The U.S. Treasury Department and Federal Reserve are still struggling to create and implement regulations to enforce the Unlawful Internet Gambling Enforcement Act more than 16 months after the law's adoption.
The UIGEA prohibits financial institutions from processing financial gambling to Internet gambling companies.
But the regulations proposed by the Treasury Department and Fed last October have generated so much public comment that no regulations have been implemented yet.
"This is an issue that there is so much interest in that we don't want to rush," Treasury Department spokeswoman Jennifer Zuccarelli told Bloomberg News regulatory columnist Cindy Skrzycki this week. "We are just trying to hear from everyone."
Much of the comment directed toward the Treasury department has been highly critical of the burden the proposed regulations placed on banks.
"The definition of what constitutes 'unlawful Internet gambling' is inadequate," the American Bankers Association (ABA) said in a comment letter. "It must be rectified."
The UIGEA defines unlawful Internet gambling as "to place, receive, or otherwise knowingly transmit a bet or wager by any means which involves the use, at least in part, of the Internet where such bet or wager is unlawful under any applicable Federal or State law in the State or Tribal lands in which the bet or wager is initiated, received, or otherwise made."
The law also explicitly states that horse betting, fantasy sports, intrastate wagering and intratribal wagering are exempt from the law.
According to the ABA, these definitions are not specific enough.
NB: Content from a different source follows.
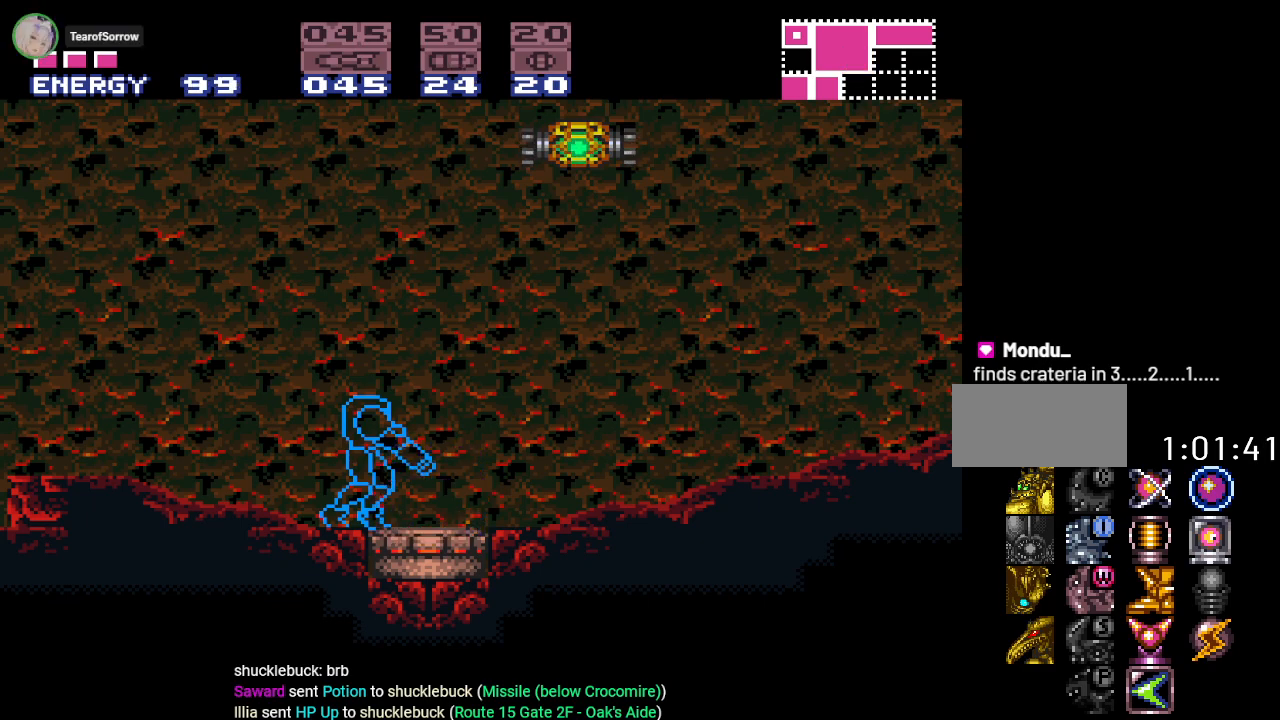
{"buttons": ["L1"], "events": []}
And the draft regulations don't make the law more clear, but rather shift the burden of determining legality to the banks.
"The Prohibition does not specify which transactions qualify as 'unlawful Internet gambling,' the letter says." Instead, the Prohibition looks to "underlying substantive State and Federal gambling laws and not . . . a general regulatory definition" to determine the scope of what unlawful Internet gambling comprises.
"ABA believes that requiring banks to be arbiters of gambling laws for all states, as well as federal gambling laws, is infeasible and would place a crippling processing burden and unbounded litigation risk on the nation's payments system participants."
And the horse betting exception just adds to compliance problems, the ABA says.
"According to the Department of the Treasury ...it (UIGEA) in no way requires participants to prevent or prohibit transactions that are lawful under the Interstate Horseracing Act and all other applicable federal statutes.
"Since the Department of Justice has consistently taken the position that the interstate transmission of bets and wagers, including bets and wagers on horse races, violates Federal law, no clear authority exists as to which interpretation banks should follow when implementing the Prohibition.
"If the federal agencies themselves cannot agree on the law, what hope is there that banks can resolve these confounding legal issues?"
"Obviously, we're always willing to work with law enforcement," ABA spokesman Peter E. Garuccio said. "The thing that we guard against most is doing too much police work, which is not the natural purview of banks."
Congress has also taken note of the regulatory burdens that the UIGEA places on banks.
In a February letter to Treasury Secretary Henry Paulson and Federal Reserve Chairman Ben Bernanke, Senators John Sununu (R-NH) and Pete Domenici (R-NM) pleaded with regulators to clarify what constituted an illegal transaction, and what didn't.
"The extensive public comments received on this issue highlight the likelihood that risk-averse financial institutions will simply choose to block every transaction that may be interpreted or could resemble gambling, whether legal or not," the senators wrote.
"Knowing that this is not your intention, we write to urge that any final rules contain a list of restricted transactions and instances that are covered by the law and the corresponding rules."
No public timetable for revising and implementing the UIGEA regulations has been set.